BPM systems support deployment, execution, administration and analysis of such human oriented workflows. Once a BPM system is deployed, it can be integrated with other business systems and user portals via the integration layer. Furthermore, similar to any other business system, BPM systems can also utilize SSO and other IAM features provided by the IAM layer (e.g. for assigning users to workflow tasks).
Observability layer
All systems in the deployment, including the API layer, integration layer, IAM layer, BPM systems as well as backend systems, should provide mechanisms to monitor their behaviors. This includes collecting and analyzing logs, collecting and summarizing operational metrics and tracing message flows across multiple systems. Observability layer performs these tasks by collecting logs, metrics and traces from all systems and providing a unified view of the deployment. Therefore, if something goes wrong in the deployment, administrators don’t have to inspect each and every system individually, as they can obtain all information by just logging into the observability layer.

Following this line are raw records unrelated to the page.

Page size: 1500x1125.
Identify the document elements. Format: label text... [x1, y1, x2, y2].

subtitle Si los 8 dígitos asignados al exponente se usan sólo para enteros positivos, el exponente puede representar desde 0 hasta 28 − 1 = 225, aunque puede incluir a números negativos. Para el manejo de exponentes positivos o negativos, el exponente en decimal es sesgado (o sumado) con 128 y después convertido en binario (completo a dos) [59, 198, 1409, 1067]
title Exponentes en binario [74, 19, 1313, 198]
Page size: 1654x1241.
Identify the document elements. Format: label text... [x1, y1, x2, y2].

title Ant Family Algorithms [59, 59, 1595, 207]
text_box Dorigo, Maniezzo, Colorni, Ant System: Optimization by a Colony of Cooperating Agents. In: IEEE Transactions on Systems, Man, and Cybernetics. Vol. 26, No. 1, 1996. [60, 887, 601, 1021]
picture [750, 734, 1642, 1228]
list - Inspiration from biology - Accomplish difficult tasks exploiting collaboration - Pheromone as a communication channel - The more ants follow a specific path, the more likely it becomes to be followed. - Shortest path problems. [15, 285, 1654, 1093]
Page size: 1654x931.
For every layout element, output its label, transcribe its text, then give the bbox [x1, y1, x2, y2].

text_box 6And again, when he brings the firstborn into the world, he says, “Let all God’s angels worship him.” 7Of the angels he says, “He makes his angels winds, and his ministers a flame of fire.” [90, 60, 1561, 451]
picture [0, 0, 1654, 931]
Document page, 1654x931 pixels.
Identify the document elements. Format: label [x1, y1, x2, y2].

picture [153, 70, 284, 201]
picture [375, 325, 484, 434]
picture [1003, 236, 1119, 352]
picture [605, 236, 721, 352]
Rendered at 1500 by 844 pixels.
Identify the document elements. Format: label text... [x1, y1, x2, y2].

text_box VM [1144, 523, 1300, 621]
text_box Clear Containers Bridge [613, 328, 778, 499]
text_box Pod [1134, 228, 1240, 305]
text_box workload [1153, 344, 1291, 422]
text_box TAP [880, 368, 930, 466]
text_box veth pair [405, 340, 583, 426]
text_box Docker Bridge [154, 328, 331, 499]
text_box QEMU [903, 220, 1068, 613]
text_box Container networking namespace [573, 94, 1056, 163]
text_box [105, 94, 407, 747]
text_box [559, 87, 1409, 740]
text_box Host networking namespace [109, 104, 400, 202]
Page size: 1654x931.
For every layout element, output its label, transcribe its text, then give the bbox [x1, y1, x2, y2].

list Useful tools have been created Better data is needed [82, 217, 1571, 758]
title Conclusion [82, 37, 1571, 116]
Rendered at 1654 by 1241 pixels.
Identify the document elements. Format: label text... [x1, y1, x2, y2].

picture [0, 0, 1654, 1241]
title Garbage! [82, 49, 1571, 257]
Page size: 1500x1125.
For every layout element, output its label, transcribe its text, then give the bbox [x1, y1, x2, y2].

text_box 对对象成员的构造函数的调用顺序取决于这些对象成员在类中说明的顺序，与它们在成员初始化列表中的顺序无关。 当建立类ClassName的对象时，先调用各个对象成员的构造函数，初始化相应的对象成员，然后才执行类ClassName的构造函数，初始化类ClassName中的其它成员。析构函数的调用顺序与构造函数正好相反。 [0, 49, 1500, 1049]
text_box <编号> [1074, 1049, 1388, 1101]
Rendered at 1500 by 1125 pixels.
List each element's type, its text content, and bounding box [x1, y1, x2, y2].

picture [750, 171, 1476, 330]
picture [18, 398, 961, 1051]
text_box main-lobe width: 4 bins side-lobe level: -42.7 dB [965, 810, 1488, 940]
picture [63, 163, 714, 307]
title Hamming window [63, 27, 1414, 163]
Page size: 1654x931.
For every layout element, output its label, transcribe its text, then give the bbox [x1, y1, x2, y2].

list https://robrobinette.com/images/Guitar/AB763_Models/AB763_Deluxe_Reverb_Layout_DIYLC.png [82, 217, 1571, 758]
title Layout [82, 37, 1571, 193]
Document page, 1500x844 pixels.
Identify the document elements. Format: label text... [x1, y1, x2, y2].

Providing business services across multiple locations
Organizations may have user bases distributed across multiple geographical locations (e.g. in multiple states or countries). In such cases it may be necessary deploy business services in multiple data centers or cloud regions closer to client locations in order to satisfy performance and regularity requirements. Architecture discussed here can be extended in such scenarios to support multiple data centers/cloud regions as shown in figure 2. In this case, usually only the API gateway clusters and integration layer clusters have to be deployed in additional data centers. API management plane, IAM layer, BPM systems and the observability layer deployed in the main data center can be used by all additional data centers.
Figure 2: Extending the deployment across multiple data centers
As API gateways and integration components handle the main runtime load of the deployment, having a single deployment of other components does not affect the performance in most cases. Furthermore, having a single management and monitoring layer naturally supports such tasks to be carried out centrally.